In neuroscience, homeostatic plasticity refers to the capacity of neurons to regulate their own excitability relative to network activity. The term homeostatic plasticity derives from two opposing concepts: 'homeostatic' (a product of the Greek words for 'same' and 'state' or 'condition') and plasticity (or 'change'), thus homeostatic plasticity means "staying the same through change".

Comparison with Hebbian plasticity 

Homeostatic synaptic plasticity is a means of maintaining the synaptic basis for learning, respiration, and locomotion, in contrast to the Hebbian plasticity associated with learning and memory.

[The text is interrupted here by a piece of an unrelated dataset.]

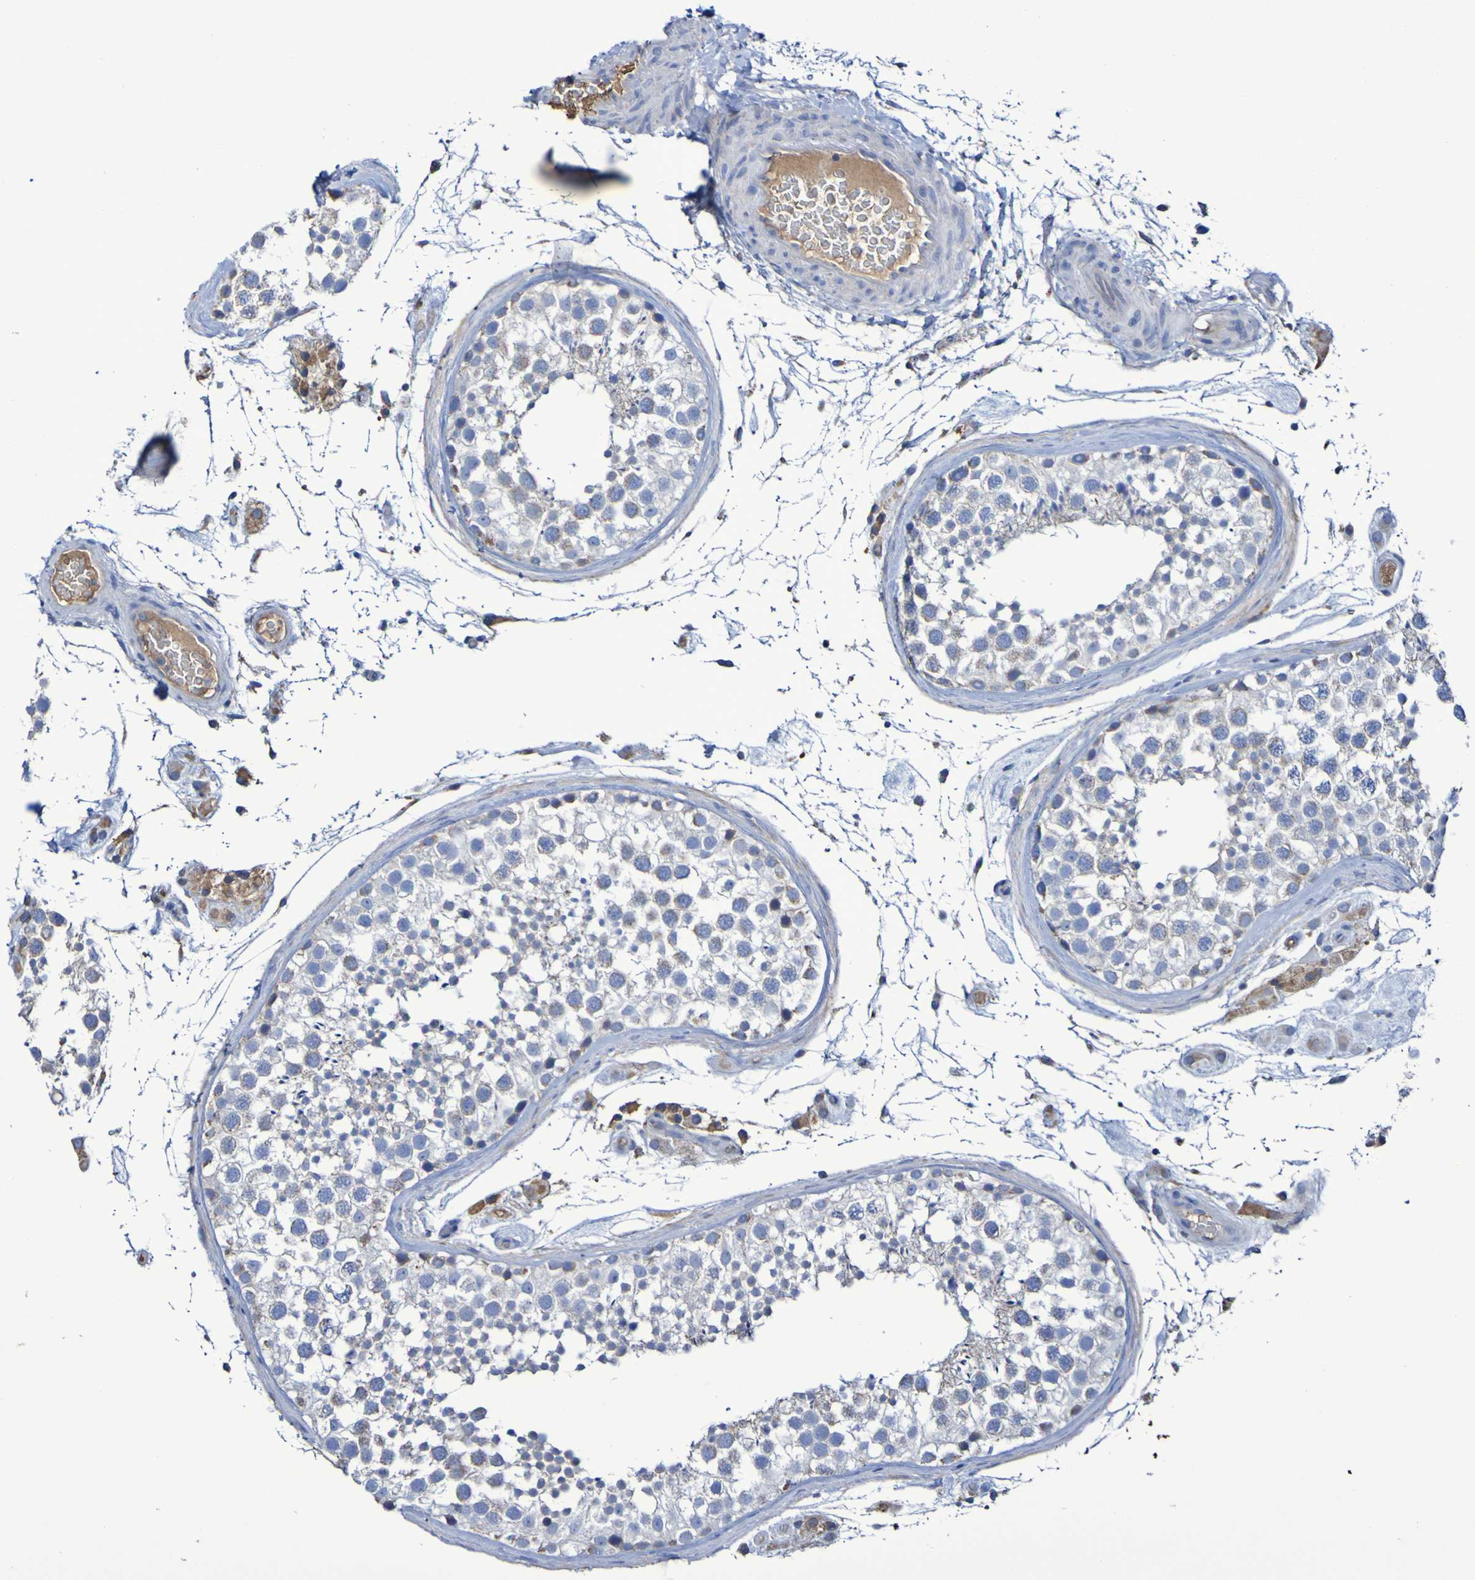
{"staining": {"intensity": "weak", "quantity": "25%-75%", "location": "cytoplasmic/membranous"}, "tissue": "testis", "cell_type": "Cells in seminiferous ducts", "image_type": "normal", "snomed": [{"axis": "morphology", "description": "Normal tissue, NOS"}, {"axis": "topography", "description": "Testis"}], "caption": "This histopathology image reveals IHC staining of benign human testis, with low weak cytoplasmic/membranous expression in approximately 25%-75% of cells in seminiferous ducts.", "gene": "CNTN2", "patient": {"sex": "male", "age": 46}}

Although Hebbian forms of plasticity, such as long-term potentiation and long-term depression occur rapidly, homeostatic plasticity (which relies on protein synthesis) can take hours or days. TNF-α  and microRNAs are important mediators of homeostatic synaptic plasticity.

Homeostatic plasticity is thought to balance Hebbian plasticity by modulating the activity of the synapse or the properties of ion channels. Homeostatic plasticity in neocortical circuits has been studied in depth by Gina G. Turrigiano and Sacha Nelson of Brandeis University, who first observed compensatory changes in excitatory postsynaptic currents (mEPSCs) after chronic activity manipulations.

Mechanism 

Synaptic scaling has been proposed as a potential mechanism of homeostatic plasticity. Homeostatic plasticity can be used to describe a process that maintains the stability of neuronal functions through a coordinated plasticity among subcellular compartments, such as the synapses versus the neurons and the cell bodies versus the axons. Recently, it was proposed that homeostatic synaptic scaling may play a role in establishing the specificity of an associative memory. 

Homeostatic plasticity also maintains neuronal excitability in a real-time manner through the coordinated plasticity of threshold and refractory period at voltage-gated sodium channels.

Role in central pattern generators 

Homeostatic plasticity is also very important in the context of central pattern generators. In this context, neuronal properties are modulated in response to environmental changes in order to maintain an appropriate neural output.